**INSTRUCTIONS FOR THE TASK:**
The records are to be copied exactly and in full.

**GIVEN INFORMATION:**
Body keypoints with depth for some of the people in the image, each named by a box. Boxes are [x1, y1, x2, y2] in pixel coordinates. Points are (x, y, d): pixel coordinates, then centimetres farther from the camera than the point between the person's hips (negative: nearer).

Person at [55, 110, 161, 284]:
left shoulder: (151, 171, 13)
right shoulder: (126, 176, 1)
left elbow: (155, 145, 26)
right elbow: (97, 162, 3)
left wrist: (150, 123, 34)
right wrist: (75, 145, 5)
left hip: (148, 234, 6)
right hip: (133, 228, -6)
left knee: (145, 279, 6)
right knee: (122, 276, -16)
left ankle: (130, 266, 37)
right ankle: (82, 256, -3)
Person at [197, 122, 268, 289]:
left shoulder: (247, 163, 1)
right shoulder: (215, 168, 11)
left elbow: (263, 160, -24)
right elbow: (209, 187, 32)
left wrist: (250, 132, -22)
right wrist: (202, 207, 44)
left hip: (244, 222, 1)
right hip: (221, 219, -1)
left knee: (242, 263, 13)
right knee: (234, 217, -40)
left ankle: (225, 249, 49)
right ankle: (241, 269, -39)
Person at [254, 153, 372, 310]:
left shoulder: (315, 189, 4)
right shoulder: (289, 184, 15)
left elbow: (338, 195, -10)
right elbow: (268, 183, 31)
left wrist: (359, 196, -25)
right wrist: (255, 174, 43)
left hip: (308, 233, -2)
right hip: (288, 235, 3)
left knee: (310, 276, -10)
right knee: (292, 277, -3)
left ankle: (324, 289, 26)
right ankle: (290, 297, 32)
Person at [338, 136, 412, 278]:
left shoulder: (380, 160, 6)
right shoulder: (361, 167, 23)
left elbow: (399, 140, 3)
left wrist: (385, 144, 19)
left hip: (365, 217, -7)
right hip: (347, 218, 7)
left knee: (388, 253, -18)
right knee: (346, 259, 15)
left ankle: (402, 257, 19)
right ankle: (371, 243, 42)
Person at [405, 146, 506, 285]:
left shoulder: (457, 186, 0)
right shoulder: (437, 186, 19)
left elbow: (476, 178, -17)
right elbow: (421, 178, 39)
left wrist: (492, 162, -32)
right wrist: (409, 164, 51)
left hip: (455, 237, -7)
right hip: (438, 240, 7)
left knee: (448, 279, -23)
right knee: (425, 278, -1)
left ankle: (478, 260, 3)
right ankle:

**WRITTEN SOLUTION:**
Body keypoints with depth for some of the people in the image, each named by a box. Boxes are [x1, y1, x2, y2] in pixel coordinates. Points are (x, y, d): pixel coordinates, then centimetres farther from the camera than the point between the person's hips (negative: nearer).

Person at [55, 110, 161, 284]:
left shoulder: (151, 171, 13)
right shoulder: (126, 176, 1)
left elbow: (155, 145, 26)
right elbow: (97, 162, 3)
left wrist: (150, 123, 34)
right wrist: (75, 145, 5)
left hip: (148, 234, 6)
right hip: (133, 228, -6)
left knee: (145, 279, 6)
right knee: (122, 276, -16)
left ankle: (130, 266, 37)
right ankle: (82, 256, -3)
Person at [197, 122, 268, 289]:
left shoulder: (247, 163, 1)
right shoulder: (215, 168, 11)
left elbow: (263, 160, -24)
right elbow: (209, 187, 32)
left wrist: (250, 132, -22)
right wrist: (202, 207, 44)
left hip: (244, 222, 1)
right hip: (221, 219, -1)
left knee: (242, 263, 13)
right knee: (234, 217, -40)
left ankle: (225, 249, 49)
right ankle: (241, 269, -39)
Person at [254, 153, 372, 310]:
left shoulder: (315, 189, 4)
right shoulder: (289, 184, 15)
left elbow: (338, 195, -10)
right elbow: (268, 183, 31)
left wrist: (359, 196, -25)
right wrist: (255, 174, 43)
left hip: (308, 233, -2)
right hip: (288, 235, 3)
left knee: (310, 276, -10)
right knee: (292, 277, -3)
left ankle: (324, 289, 26)
right ankle: (290, 297, 32)
Person at [338, 136, 412, 278]:
left shoulder: (380, 160, 6)
right shoulder: (361, 167, 23)
left elbow: (399, 140, 3)
left wrist: (385, 144, 19)
left hip: (365, 217, -7)
right hip: (347, 218, 7)
left knee: (388, 253, -18)
right knee: (346, 259, 15)
left ankle: (402, 257, 19)
right ankle: (371, 243, 42)
Person at [405, 146, 506, 285]:
left shoulder: (457, 186, 0)
right shoulder: (437, 186, 19)
left elbow: (476, 178, -17)
right elbow: (421, 178, 39)
left wrist: (492, 162, -32)
right wrist: (409, 164, 51)
left hip: (455, 237, -7)
right hip: (438, 240, 7)
left knee: (448, 279, -23)
right knee: (425, 278, -1)
left ankle: (478, 260, 3)
right ankle:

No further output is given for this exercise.